Marco: Szarkowski’s notion that at the time, the way of looking or appreciating a photograph relied heavily on the perspective of the photographer which affected the intention of the work itself. In my opinion, that’s still the case today and in no way will it ever deviate to a purely objective and unbiased perspective. One of the main intentions of our show was to highlight the significance of perspective when it comes to looking at photographs, and to me it doesn’t solely rely on the viewer but also to the author. Even an objective journalistic or documentary work will still have a hint of the photographer’s view on the certain issue. One of the reasons why I stripped authorship of the work is to deviate from how we normally view a visual work. Not knowing the author and the context, relying entirely on what they see—it’s interesting what the viewers were able to perceive with such process of looking at a photograph.

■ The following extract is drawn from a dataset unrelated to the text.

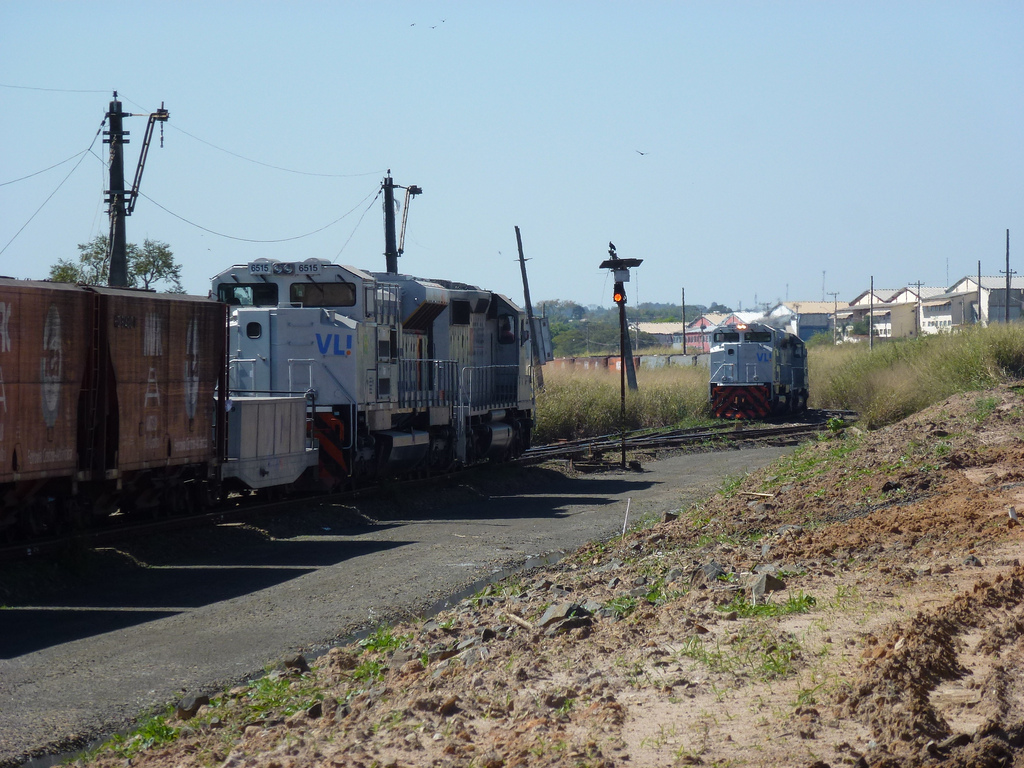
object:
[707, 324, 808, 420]
train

I think the relation I found with Szarkowski’s thesis on American Photography and representation with the Filipino context is the general viewpoint of the medium itself. I believe Philippine photography is highly influenced by the Western theories and principles regarding the medium, which I guess also affects our process of making honest work.
Photoma: Focusing on the exhibition design, what made you decide on the format of your show? Was the decision to use projected images, rather than print them, related to the notion of mirroring the image?
Marco: One of the biggest reasons why we chose to project the images rather than the traditional presentation of prints, is that we had curatorial freedom. We weren’t bound to the standards of any gallery and also we had no intention to make it a selling show. We were playing around the idea of a photograph being ephemeral. The idea of projected images that’s temporarily viewed, it gives the essence of long-term memory in a way that constitutes what could be sentimental or relatable depending on the perspective of the viewer.
Photoma: As a photographer and curator, how do you position your exhibition within the ecosystem of contemporary art in the Philippines, specifically in Manila?
Marco: I guess our exhibition is part of that small community trying to deviate from traditional practices, utilizing new technology and alternative spaces. I also hope we succeeded with that intention and that other artists see our exhibition as a possibility of something different.
Photoma: Are there any upcoming projects that you are curating?
Marco: Well, for now I’m not yet working on another show but recently I’ve been interested in making a photographic installation show that utilizes public space. Just because the idea of the exclusivity of photography in the Philippines is somewhat contradicting its reputation as a democratic medium.